Please note that tax, investment, pension and ISA rules can change and the information and any views contained in this article may now be inaccurate.
Missed the rush on an IPO? Wait for a pullback before buying
With more than 2,000 stocks listed on the London Stock Exchange and thousands more on markets overseas, one might have thought there is no need to fuss about more companies deciding to float on a stock exchange and offer their shares for the public to buy.
What actually occurs is a fascination with new names coming to market as investors are eager to see if any of these companies have a compelling story, such as providing products or services in strong demand.
Some investors rush to get involved, believing the best gains are made early on. Others like to sit back and wait for this initial flurry to play out.
As we mention in this week’s in-depth look at IPOs – offering shares to the public for the first time – you often see short-term traders get in and out in a matter of days or weeks, only to be replaced by more serious longer-term investors.
If a stock has already shot up as the market opens on the first day of dealings, it can often pay to wait for the fuss to die down before thinking about taking a position. For example, Dr Martens (DOCS) listed at 370p on 29 January and just over a week later it had jumped to 513p.

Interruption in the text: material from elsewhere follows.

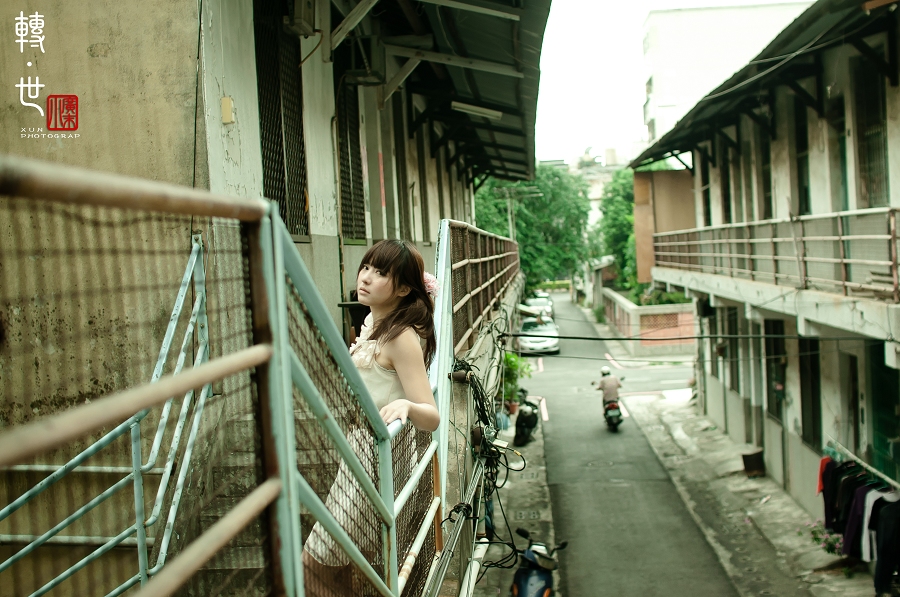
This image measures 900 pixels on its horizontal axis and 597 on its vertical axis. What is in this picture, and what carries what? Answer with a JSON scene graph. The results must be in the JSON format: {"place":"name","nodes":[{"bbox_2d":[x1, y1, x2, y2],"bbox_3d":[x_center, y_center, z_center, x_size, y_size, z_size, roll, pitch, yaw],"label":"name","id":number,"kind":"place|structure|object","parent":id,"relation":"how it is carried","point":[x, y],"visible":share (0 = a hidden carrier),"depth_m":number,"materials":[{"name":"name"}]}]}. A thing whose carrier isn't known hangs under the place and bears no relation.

It then didn’t take long before the shares began falling – at the time of writing they were trading 12% below their peak at 449p.
An IPO is often the first chance for directors to realise value in shares they may have bought when the business was privately owned or earned as part of their remuneration package.
In many cases, these shares weren’t tradeable until the company joined the stock market and so it doesn’t seem too bad that directors sell a few at IPO or later.
Check to see how much stock they’ve got left after selling – it’s not a good sign if it’s less than half of what they previously owned. Ideally, we want to see directors remain investors as their interests will be aligned with other shareholders.
A company must make stock available to be able to start trading on the market. That either comes from existing shareholders or backers selling some of their holding or the company issuing new shares to raise money at the IPO.
Backers pre-IPO may include private equity firms and they typically see a stock market listing as an exit route, either selling all their stock at the flotation or within a year or two afterwards.
Dr Martens’ management, directors, employees and some former executives are not allowed to sell their shares for at least a year after its IPO, while other stakeholders including private equity group Permira will be locked in for 180 days.
Some investors worry about a share overhang, when you know there is likely to be a large swathe of pre-IPO investors getting out as soon as restrictions are lifted.
If the business is doing well, these shares will easily be mopped up by others. Big blocks of shares tend to be sold to one or more institutional investors via a share placing so you won’t have a slow and painful trickle of stock being dumped on the market.